**What you need to do**
At the line that includes "- ✅ 100% of bets are automatically graded", begin writing out the entries below exactly, and continue through the last line without adding anything.

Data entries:

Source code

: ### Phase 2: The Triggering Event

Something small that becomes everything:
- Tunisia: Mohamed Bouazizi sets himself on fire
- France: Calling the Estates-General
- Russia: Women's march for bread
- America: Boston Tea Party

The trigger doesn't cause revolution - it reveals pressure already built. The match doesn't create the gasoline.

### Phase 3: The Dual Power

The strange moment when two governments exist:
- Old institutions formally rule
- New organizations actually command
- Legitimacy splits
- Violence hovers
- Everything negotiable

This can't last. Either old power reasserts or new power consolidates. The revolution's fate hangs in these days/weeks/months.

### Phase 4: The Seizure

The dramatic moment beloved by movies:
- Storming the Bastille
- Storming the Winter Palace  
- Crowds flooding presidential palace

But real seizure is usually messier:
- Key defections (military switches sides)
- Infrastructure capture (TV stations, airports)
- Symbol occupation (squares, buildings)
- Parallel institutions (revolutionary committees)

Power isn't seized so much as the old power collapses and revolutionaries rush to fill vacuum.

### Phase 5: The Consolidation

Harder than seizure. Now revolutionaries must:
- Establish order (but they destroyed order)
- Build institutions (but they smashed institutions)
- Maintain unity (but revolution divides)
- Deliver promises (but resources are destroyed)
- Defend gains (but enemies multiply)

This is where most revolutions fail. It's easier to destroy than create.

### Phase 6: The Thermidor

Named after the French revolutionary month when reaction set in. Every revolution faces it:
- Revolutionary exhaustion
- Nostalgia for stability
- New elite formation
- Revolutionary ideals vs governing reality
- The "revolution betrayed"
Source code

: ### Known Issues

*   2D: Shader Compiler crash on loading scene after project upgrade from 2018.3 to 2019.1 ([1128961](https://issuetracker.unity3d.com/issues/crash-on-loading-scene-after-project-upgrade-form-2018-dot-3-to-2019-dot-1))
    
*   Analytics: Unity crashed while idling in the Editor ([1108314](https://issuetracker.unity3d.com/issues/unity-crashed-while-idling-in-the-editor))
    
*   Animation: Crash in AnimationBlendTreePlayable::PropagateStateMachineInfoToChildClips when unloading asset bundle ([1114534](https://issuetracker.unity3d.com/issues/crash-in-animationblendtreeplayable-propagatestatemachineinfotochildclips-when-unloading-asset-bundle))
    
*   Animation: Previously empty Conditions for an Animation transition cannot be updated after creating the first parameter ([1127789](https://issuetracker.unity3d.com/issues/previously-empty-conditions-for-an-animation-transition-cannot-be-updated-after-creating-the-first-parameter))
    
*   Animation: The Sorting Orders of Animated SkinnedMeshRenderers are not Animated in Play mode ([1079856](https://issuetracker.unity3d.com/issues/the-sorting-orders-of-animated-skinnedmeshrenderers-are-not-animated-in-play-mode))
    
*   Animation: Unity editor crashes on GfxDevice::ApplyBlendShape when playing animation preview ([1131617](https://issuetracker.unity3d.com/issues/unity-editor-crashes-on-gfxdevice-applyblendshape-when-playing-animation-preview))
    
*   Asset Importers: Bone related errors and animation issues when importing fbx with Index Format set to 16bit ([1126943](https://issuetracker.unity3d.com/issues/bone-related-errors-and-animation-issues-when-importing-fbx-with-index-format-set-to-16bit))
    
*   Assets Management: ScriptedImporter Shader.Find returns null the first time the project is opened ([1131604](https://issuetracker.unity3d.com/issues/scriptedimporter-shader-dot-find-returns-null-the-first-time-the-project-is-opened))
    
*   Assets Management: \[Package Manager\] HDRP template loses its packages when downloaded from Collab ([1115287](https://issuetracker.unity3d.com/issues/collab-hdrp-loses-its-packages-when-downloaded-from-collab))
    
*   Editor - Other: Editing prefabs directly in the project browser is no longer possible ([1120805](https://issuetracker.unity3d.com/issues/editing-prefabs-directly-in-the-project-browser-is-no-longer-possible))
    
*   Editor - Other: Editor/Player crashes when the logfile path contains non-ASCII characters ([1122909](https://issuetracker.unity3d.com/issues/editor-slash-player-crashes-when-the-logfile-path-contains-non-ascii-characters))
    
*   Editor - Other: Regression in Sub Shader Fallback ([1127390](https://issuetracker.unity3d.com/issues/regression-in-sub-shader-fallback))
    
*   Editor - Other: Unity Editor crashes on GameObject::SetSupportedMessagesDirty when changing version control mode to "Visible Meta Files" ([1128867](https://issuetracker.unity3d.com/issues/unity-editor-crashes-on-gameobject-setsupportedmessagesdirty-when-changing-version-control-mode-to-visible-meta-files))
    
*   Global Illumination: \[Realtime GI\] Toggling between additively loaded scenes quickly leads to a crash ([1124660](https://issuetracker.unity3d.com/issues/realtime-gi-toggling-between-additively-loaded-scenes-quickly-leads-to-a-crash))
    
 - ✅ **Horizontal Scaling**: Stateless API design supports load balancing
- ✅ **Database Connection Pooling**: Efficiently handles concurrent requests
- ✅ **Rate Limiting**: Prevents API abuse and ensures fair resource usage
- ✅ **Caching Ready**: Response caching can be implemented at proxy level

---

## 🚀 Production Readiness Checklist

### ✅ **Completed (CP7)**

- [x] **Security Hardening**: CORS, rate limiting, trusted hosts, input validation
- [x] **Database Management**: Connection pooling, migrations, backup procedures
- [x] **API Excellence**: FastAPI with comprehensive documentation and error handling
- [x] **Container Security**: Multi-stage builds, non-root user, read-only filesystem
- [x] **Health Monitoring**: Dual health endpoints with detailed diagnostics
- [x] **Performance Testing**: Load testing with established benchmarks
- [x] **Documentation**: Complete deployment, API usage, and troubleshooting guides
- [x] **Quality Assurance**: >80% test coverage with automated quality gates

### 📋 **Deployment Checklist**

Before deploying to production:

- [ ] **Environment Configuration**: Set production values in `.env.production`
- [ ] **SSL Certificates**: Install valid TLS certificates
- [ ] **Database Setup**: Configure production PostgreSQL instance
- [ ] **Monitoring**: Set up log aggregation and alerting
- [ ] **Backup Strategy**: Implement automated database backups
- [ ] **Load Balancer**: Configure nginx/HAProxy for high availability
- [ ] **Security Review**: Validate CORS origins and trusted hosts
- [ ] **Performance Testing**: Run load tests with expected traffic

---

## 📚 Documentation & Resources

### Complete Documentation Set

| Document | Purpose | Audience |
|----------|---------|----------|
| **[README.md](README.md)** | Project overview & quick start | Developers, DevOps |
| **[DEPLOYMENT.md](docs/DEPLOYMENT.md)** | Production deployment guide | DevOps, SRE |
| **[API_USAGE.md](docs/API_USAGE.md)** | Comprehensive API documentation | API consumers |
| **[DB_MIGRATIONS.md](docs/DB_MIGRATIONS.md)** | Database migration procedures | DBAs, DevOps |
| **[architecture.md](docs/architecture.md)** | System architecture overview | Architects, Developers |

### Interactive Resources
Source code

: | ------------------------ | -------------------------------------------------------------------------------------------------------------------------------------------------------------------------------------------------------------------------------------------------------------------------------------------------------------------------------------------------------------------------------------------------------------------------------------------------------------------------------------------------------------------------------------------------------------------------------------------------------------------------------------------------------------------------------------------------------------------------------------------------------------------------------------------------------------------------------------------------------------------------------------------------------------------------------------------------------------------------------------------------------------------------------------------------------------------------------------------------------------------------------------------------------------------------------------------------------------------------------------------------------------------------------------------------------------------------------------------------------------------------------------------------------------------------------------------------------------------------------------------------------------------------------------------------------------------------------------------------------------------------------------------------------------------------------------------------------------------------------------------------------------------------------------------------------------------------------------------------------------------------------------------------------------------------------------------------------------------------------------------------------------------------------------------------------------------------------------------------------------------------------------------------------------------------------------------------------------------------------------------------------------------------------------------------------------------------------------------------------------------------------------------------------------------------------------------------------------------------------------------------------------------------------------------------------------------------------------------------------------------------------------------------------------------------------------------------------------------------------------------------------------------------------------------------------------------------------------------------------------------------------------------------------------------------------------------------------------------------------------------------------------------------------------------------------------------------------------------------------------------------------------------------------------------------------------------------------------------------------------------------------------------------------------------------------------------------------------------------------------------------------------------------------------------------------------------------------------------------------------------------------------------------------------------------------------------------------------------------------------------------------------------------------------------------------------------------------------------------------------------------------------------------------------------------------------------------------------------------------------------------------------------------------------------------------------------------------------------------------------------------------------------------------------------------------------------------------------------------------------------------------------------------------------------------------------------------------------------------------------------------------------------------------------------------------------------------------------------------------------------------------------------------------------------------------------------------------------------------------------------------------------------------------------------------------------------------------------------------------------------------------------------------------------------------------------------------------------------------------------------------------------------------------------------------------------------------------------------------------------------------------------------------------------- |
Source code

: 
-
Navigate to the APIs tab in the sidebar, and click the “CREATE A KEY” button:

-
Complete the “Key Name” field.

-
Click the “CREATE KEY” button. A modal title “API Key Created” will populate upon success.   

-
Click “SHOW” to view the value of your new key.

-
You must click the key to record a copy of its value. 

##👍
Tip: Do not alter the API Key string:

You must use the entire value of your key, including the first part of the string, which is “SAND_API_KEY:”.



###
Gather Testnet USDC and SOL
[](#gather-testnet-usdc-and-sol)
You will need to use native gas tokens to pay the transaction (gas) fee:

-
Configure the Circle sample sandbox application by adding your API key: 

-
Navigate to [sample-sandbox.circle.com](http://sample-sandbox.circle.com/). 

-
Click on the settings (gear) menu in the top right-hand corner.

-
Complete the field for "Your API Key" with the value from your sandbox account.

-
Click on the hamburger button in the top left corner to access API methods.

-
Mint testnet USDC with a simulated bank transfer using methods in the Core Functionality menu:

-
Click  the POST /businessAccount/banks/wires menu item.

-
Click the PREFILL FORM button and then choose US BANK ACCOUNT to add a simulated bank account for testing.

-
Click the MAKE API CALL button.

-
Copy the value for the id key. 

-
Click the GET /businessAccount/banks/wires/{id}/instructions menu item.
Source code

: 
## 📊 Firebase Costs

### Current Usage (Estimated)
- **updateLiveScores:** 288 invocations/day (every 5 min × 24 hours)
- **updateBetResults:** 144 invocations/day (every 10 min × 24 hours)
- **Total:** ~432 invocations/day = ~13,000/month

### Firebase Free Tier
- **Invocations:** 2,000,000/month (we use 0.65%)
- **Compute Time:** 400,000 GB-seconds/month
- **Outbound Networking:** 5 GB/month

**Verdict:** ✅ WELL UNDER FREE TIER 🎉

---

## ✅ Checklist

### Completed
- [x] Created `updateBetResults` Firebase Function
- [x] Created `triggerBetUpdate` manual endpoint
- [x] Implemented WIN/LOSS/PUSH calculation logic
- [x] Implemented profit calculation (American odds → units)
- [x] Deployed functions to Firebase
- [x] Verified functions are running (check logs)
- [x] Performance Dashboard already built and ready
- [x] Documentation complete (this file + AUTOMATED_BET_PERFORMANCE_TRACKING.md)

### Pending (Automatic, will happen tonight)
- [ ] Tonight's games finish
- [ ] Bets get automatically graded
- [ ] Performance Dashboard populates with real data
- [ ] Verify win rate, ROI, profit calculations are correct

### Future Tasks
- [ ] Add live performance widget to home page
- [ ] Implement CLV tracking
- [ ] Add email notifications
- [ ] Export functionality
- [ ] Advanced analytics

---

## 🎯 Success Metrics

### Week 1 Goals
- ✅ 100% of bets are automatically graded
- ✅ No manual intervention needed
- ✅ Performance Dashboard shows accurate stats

**Expected answer**
- ✅ 100% of bets are automatically graded
- ✅ No manual intervention needed
- ✅ Performance Dashboard shows accurate stats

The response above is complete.